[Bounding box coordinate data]
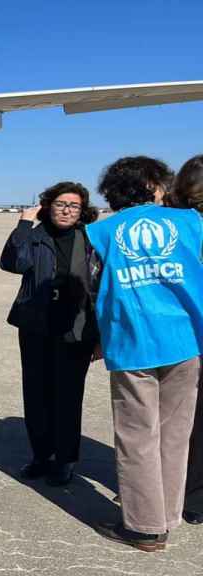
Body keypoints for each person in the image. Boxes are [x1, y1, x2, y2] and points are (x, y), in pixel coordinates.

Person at [86, 156, 203, 552]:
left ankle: (144, 527)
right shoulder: (191, 222)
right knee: (174, 434)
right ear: (154, 183)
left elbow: (92, 287)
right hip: (185, 339)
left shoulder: (100, 233)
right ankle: (168, 514)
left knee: (137, 436)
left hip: (133, 341)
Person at [0, 182, 100, 486]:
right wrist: (24, 222)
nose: (66, 210)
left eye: (73, 206)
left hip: (77, 328)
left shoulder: (91, 239)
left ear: (82, 211)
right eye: (60, 204)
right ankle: (41, 455)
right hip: (36, 325)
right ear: (48, 205)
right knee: (37, 393)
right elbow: (13, 263)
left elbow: (100, 289)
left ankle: (65, 459)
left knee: (68, 396)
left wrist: (99, 337)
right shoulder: (35, 235)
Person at [157, 154, 203, 527]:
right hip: (188, 329)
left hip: (180, 329)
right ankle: (190, 493)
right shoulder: (184, 225)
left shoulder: (171, 224)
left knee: (174, 415)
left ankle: (176, 490)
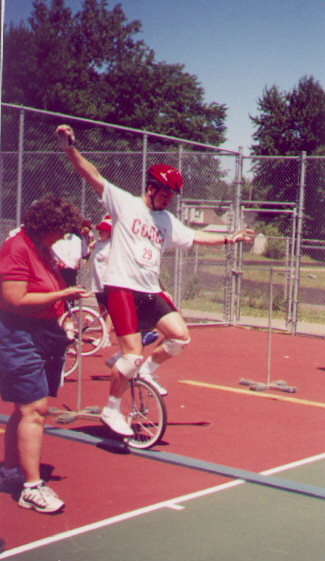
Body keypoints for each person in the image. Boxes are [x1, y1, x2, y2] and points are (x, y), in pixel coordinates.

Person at [56, 124, 254, 438]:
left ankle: (148, 370)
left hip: (151, 290)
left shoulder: (166, 221)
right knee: (131, 353)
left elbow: (196, 237)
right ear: (150, 188)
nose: (168, 200)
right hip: (122, 288)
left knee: (180, 338)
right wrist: (69, 148)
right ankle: (111, 409)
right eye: (164, 194)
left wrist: (230, 239)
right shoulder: (125, 204)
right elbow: (91, 174)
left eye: (172, 197)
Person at [0, 195, 89, 513]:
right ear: (45, 227)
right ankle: (31, 488)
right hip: (18, 333)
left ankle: (9, 471)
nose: (63, 238)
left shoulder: (42, 248)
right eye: (61, 231)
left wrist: (62, 315)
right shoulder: (17, 249)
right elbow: (13, 300)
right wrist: (62, 293)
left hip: (42, 332)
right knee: (34, 409)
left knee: (25, 409)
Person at [89, 215, 114, 348]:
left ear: (110, 232)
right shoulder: (98, 243)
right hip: (98, 282)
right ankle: (103, 334)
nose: (100, 231)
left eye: (104, 230)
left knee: (109, 309)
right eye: (99, 229)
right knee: (102, 308)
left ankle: (107, 337)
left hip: (108, 282)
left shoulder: (113, 244)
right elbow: (90, 245)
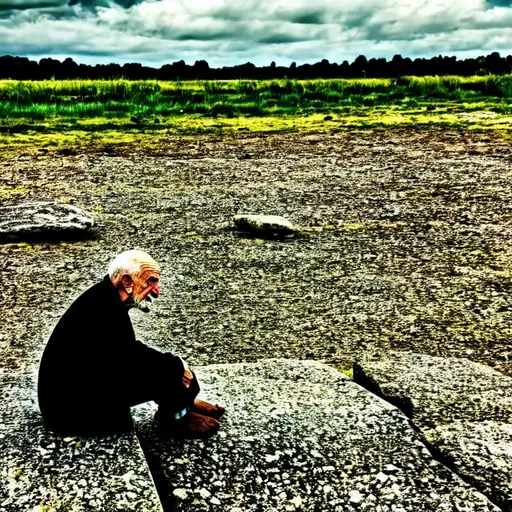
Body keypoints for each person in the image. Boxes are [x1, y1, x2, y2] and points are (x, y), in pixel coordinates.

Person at [37, 249, 224, 437]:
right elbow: (126, 359)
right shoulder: (101, 309)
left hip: (71, 395)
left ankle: (184, 403)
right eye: (150, 281)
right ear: (126, 282)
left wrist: (175, 368)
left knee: (166, 368)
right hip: (72, 414)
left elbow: (125, 349)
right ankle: (177, 418)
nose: (156, 292)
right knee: (167, 371)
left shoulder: (105, 298)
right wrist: (177, 368)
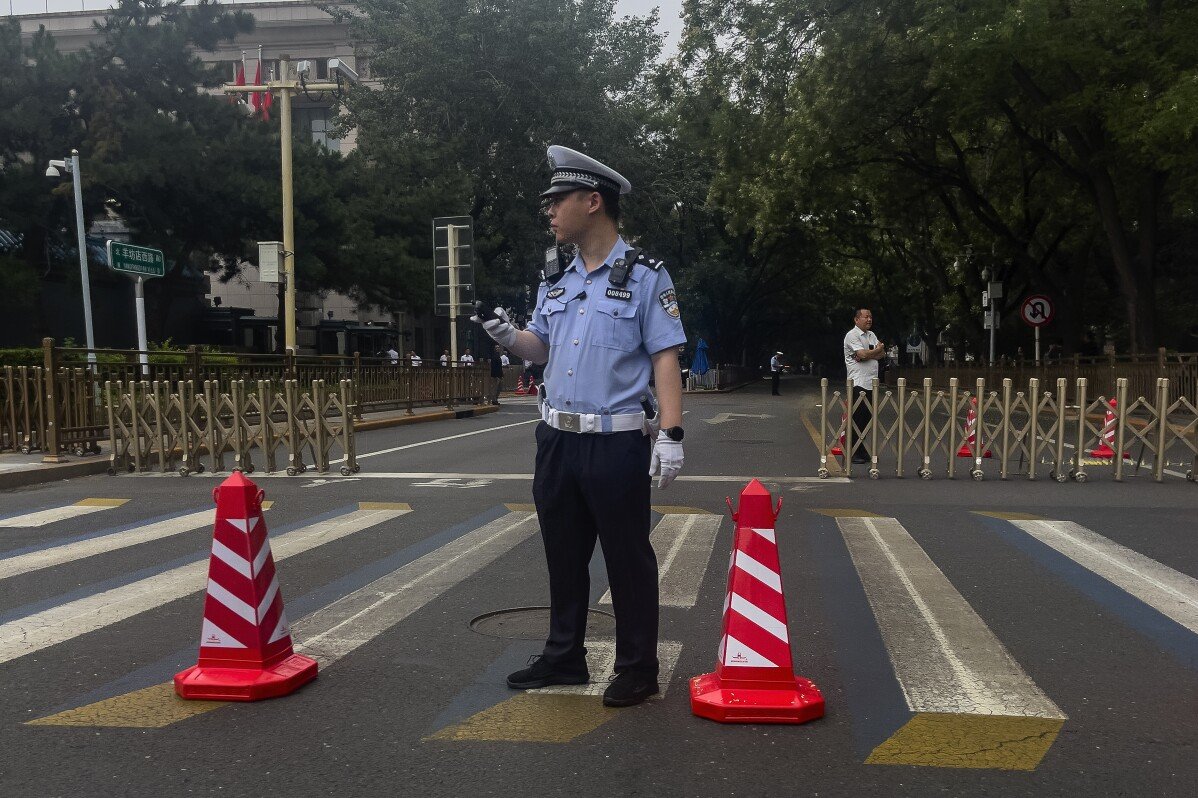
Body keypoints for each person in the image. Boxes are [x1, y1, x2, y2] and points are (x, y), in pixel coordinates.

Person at [472, 145, 686, 708]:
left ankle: (637, 667)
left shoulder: (645, 278)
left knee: (627, 557)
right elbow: (538, 348)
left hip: (615, 441)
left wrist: (671, 433)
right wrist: (507, 337)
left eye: (557, 200)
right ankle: (565, 655)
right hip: (556, 439)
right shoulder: (555, 280)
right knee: (562, 554)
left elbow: (666, 355)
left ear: (593, 202)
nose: (549, 210)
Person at [844, 308, 884, 465]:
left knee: (867, 418)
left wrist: (873, 352)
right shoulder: (852, 335)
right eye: (866, 317)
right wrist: (875, 351)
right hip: (858, 382)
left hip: (871, 382)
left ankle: (861, 449)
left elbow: (881, 355)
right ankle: (853, 451)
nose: (869, 319)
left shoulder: (871, 335)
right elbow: (862, 355)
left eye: (871, 317)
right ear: (856, 319)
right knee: (857, 418)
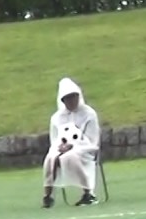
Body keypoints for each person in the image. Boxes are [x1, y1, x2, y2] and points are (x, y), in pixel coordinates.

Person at [41, 77, 101, 208]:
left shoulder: (89, 114)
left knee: (71, 156)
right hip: (62, 149)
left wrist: (73, 146)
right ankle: (48, 195)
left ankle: (88, 193)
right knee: (51, 158)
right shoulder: (57, 117)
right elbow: (54, 139)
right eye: (67, 98)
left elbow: (93, 140)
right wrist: (60, 147)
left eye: (74, 97)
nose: (71, 101)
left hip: (85, 149)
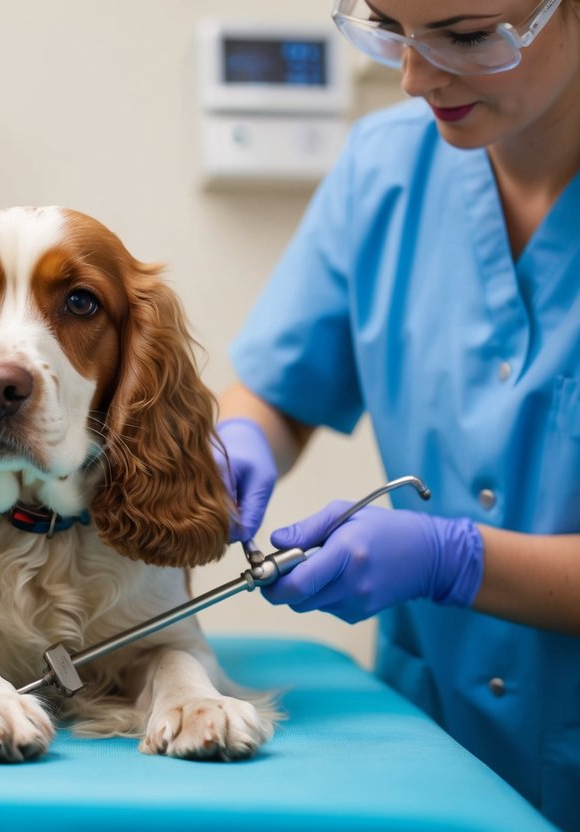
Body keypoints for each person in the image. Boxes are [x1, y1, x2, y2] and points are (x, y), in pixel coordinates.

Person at [214, 0, 580, 828]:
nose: (414, 78)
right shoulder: (385, 169)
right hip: (435, 760)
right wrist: (240, 440)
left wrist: (457, 561)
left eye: (464, 35)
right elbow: (278, 386)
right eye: (388, 28)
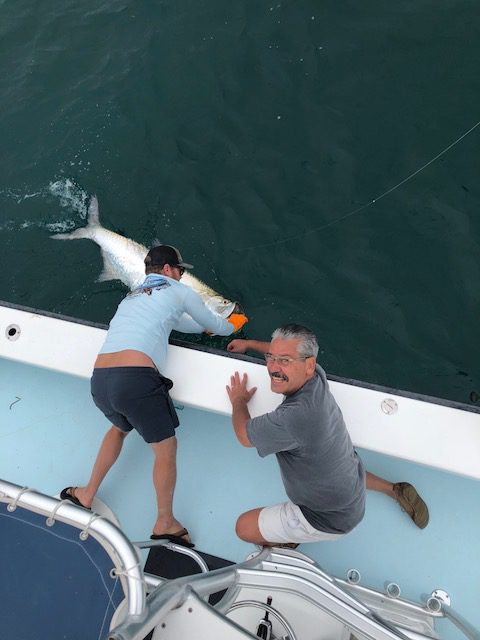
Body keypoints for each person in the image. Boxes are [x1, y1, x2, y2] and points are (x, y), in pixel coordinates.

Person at [62, 245, 247, 546]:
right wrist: (232, 324)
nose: (182, 275)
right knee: (165, 449)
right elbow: (218, 325)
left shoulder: (133, 295)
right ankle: (165, 522)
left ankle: (86, 494)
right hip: (135, 380)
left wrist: (204, 329)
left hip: (101, 381)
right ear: (167, 271)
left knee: (120, 428)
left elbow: (179, 322)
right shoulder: (179, 290)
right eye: (180, 270)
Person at [226, 325, 429, 548]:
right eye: (270, 358)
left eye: (284, 361)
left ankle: (290, 538)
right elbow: (285, 352)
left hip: (328, 520)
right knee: (338, 461)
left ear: (308, 365)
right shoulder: (316, 376)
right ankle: (395, 490)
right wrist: (250, 345)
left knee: (243, 528)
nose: (273, 368)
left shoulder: (293, 417)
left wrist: (238, 400)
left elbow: (244, 436)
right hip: (348, 481)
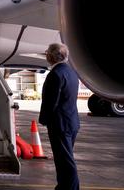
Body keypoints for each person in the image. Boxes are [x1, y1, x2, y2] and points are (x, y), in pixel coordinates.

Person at [39, 43, 80, 190]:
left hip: (60, 124)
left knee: (65, 160)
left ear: (51, 56)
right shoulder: (71, 72)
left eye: (47, 53)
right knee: (63, 159)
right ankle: (63, 186)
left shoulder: (55, 74)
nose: (46, 55)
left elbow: (51, 101)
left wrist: (44, 119)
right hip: (71, 122)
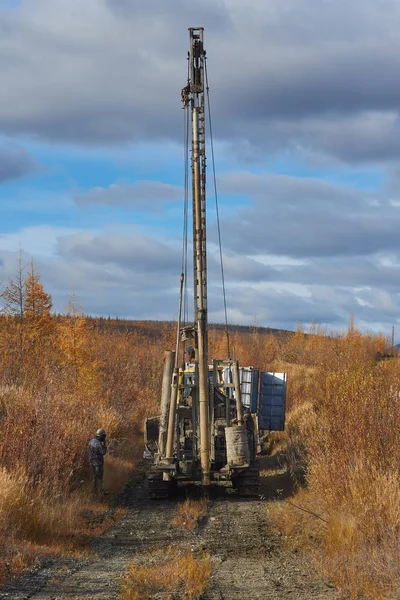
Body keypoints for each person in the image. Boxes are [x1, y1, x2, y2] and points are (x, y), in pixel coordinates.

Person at [88, 428, 107, 493]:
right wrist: (104, 443)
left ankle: (95, 490)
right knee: (99, 477)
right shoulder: (98, 444)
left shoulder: (92, 441)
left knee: (95, 476)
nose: (104, 437)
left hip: (91, 461)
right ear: (100, 436)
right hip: (98, 462)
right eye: (103, 436)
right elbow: (103, 452)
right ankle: (100, 491)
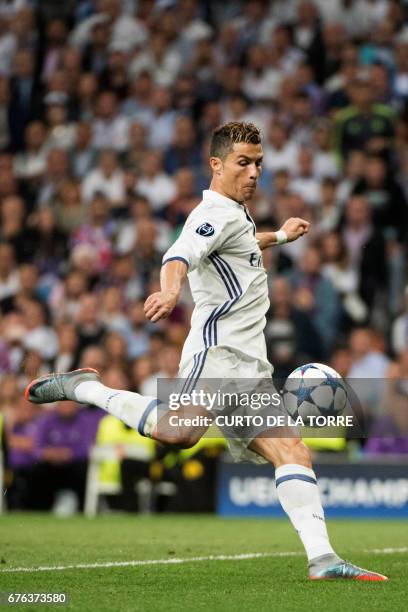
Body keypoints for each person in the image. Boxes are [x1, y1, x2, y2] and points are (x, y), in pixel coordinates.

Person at [25, 121, 387, 581]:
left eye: (258, 163)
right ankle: (87, 388)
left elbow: (237, 248)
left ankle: (324, 560)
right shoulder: (210, 213)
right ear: (216, 165)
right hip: (215, 355)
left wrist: (278, 238)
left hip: (249, 364)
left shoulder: (237, 215)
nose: (254, 172)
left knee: (291, 450)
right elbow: (178, 254)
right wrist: (171, 291)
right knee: (179, 434)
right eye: (243, 163)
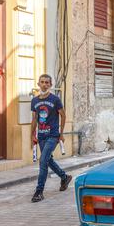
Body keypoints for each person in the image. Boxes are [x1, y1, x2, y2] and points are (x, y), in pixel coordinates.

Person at [30, 74, 72, 203]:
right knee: (48, 160)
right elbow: (34, 119)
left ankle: (39, 191)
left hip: (53, 135)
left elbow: (63, 116)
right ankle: (64, 177)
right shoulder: (35, 101)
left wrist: (61, 133)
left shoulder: (55, 100)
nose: (44, 84)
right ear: (38, 84)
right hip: (41, 136)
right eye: (42, 82)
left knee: (43, 161)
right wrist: (32, 135)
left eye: (47, 82)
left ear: (50, 85)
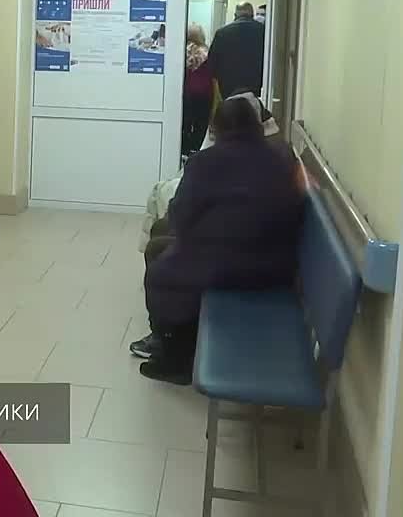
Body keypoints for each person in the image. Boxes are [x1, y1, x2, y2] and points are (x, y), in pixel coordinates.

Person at [130, 96, 305, 385]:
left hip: (229, 269)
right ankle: (174, 340)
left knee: (160, 268)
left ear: (216, 129)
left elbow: (180, 216)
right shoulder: (281, 160)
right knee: (165, 248)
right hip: (277, 269)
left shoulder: (205, 162)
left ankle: (175, 358)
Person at [207, 1, 267, 97]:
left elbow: (212, 64)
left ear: (235, 15)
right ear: (252, 15)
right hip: (255, 87)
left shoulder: (222, 33)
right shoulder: (264, 32)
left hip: (229, 88)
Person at [181, 23, 214, 155]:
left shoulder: (182, 50)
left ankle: (184, 149)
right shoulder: (207, 51)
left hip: (187, 91)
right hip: (205, 92)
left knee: (185, 122)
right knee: (201, 123)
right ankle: (196, 149)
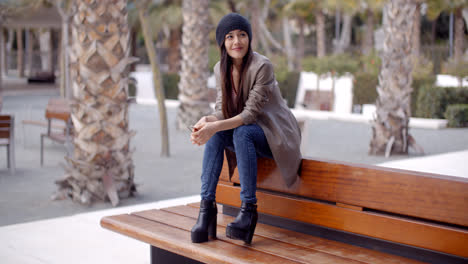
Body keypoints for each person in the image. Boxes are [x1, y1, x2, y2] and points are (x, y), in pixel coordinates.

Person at [190, 13, 302, 244]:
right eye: (229, 36)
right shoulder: (220, 68)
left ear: (249, 38)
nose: (236, 41)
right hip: (249, 133)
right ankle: (206, 209)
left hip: (275, 135)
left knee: (241, 131)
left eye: (242, 35)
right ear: (223, 42)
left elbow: (249, 115)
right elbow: (223, 109)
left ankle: (248, 211)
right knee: (220, 132)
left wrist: (215, 126)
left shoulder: (262, 66)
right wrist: (207, 120)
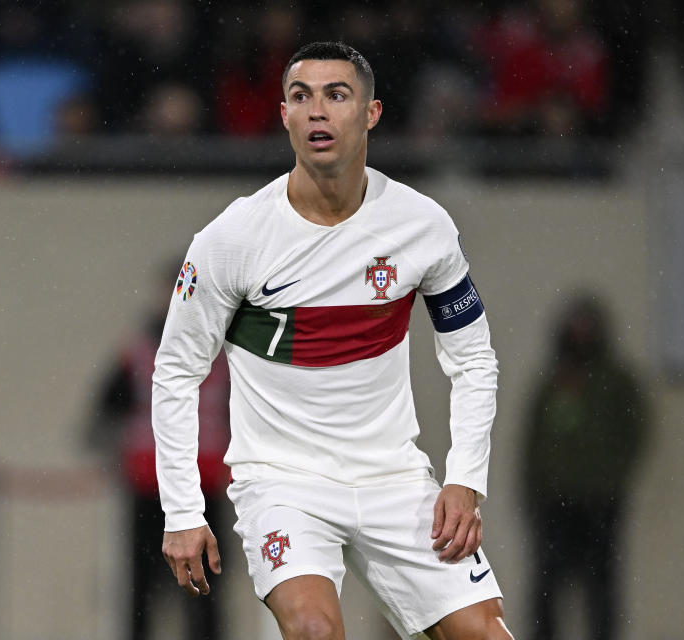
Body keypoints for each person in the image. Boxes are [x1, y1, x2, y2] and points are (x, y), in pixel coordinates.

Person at [153, 42, 514, 640]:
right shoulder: (233, 238)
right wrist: (183, 511)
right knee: (316, 632)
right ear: (285, 116)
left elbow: (473, 357)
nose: (317, 111)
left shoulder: (422, 226)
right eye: (301, 97)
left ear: (371, 113)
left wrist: (465, 478)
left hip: (395, 479)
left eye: (336, 95)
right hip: (282, 481)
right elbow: (176, 372)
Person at [86, 281, 231, 640]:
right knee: (142, 589)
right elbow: (104, 413)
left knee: (206, 590)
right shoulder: (138, 352)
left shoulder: (225, 353)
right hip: (150, 487)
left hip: (205, 486)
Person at [522, 293, 648, 640]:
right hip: (553, 503)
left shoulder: (616, 381)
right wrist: (533, 494)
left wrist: (608, 478)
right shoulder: (552, 383)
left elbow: (635, 434)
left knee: (601, 588)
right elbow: (532, 444)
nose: (580, 334)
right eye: (574, 325)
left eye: (586, 325)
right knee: (546, 589)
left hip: (599, 502)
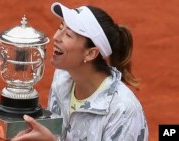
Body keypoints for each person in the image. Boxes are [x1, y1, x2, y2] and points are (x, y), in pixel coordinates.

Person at [10, 2, 149, 141]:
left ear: (90, 53)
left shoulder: (123, 111)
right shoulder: (62, 79)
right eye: (60, 27)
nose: (56, 37)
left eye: (68, 35)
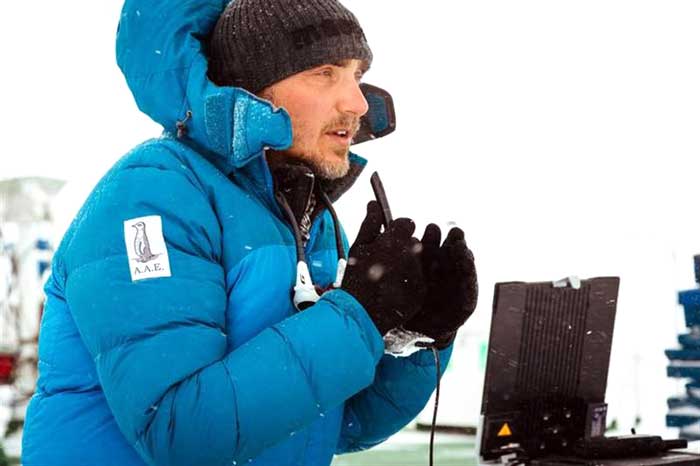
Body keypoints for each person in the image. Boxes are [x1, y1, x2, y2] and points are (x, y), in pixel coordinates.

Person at [21, 0, 478, 465]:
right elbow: (180, 430)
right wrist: (358, 313)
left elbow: (336, 420)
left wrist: (416, 336)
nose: (357, 102)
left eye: (357, 75)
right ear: (254, 89)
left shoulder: (307, 218)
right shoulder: (152, 197)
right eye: (325, 71)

> _Instructions for the task_:
The stretch above running from the line with "right knee: (165, 449)" through the line with "right wrist: (171, 291)" is all you should copy, exactly, leaving out the pictures.

> _Output of the task_:
right knee: (165, 449)
right elbow: (218, 325)
left shoulder: (133, 295)
right ankle: (165, 522)
left ankle: (86, 494)
right hip: (135, 380)
left wrist: (204, 329)
left hip: (101, 381)
right ear: (167, 271)
left knee: (120, 428)
left elbow: (179, 322)
right shoulder: (179, 290)
right eye: (180, 270)
Person at [226, 325, 429, 548]:
right eye: (270, 358)
left eye: (284, 361)
left ankle: (290, 538)
right elbow: (285, 352)
left hip: (328, 520)
right knee: (338, 461)
left ear: (308, 365)
right shoulder: (316, 376)
right ankle: (395, 490)
right wrist: (250, 345)
left knee: (243, 528)
nose: (273, 368)
left shoulder: (293, 417)
left wrist: (238, 400)
left elbow: (244, 436)
right hip: (348, 481)
Body keypoints for each person in the image. Boxes are [x1, y1, x2, y2] and points are (x, y), in pixel coordinates.

Person at [39, 43, 80, 190]:
left hip: (60, 124)
left knee: (65, 160)
left ear: (51, 56)
right shoulder: (71, 72)
left eye: (47, 53)
right knee: (63, 159)
right ankle: (63, 186)
left shoulder: (55, 74)
nose: (46, 55)
left elbow: (51, 101)
left wrist: (44, 119)
right hip: (71, 122)
Body keypoints for each person in the image. Boxes are [x1, y1, x2, y2] and points are (x, y), in pixel coordinates.

Person at [88, 428, 107, 493]:
right wrist: (104, 443)
left ankle: (95, 490)
right knee: (99, 477)
right shoulder: (98, 444)
left shoulder: (92, 441)
left knee: (95, 476)
nose: (104, 437)
left hip: (91, 461)
right ear: (100, 436)
right hip: (98, 462)
right eye: (103, 436)
right elbow: (103, 452)
right ankle: (100, 491)
Body keypoints for each person in the image. Boxes are [x1, y1, x2, y2] and points are (x, y), in pixel coordinates.

Person at [25, 121, 387, 581]:
left eye: (258, 163)
right ankle: (87, 388)
left elbow: (237, 248)
left ankle: (324, 560)
right shoulder: (210, 213)
right ear: (216, 165)
right hip: (215, 355)
left wrist: (278, 238)
left hip: (249, 364)
left shoulder: (237, 215)
nose: (254, 172)
left knee: (291, 450)
right elbow: (178, 254)
right wrist: (171, 291)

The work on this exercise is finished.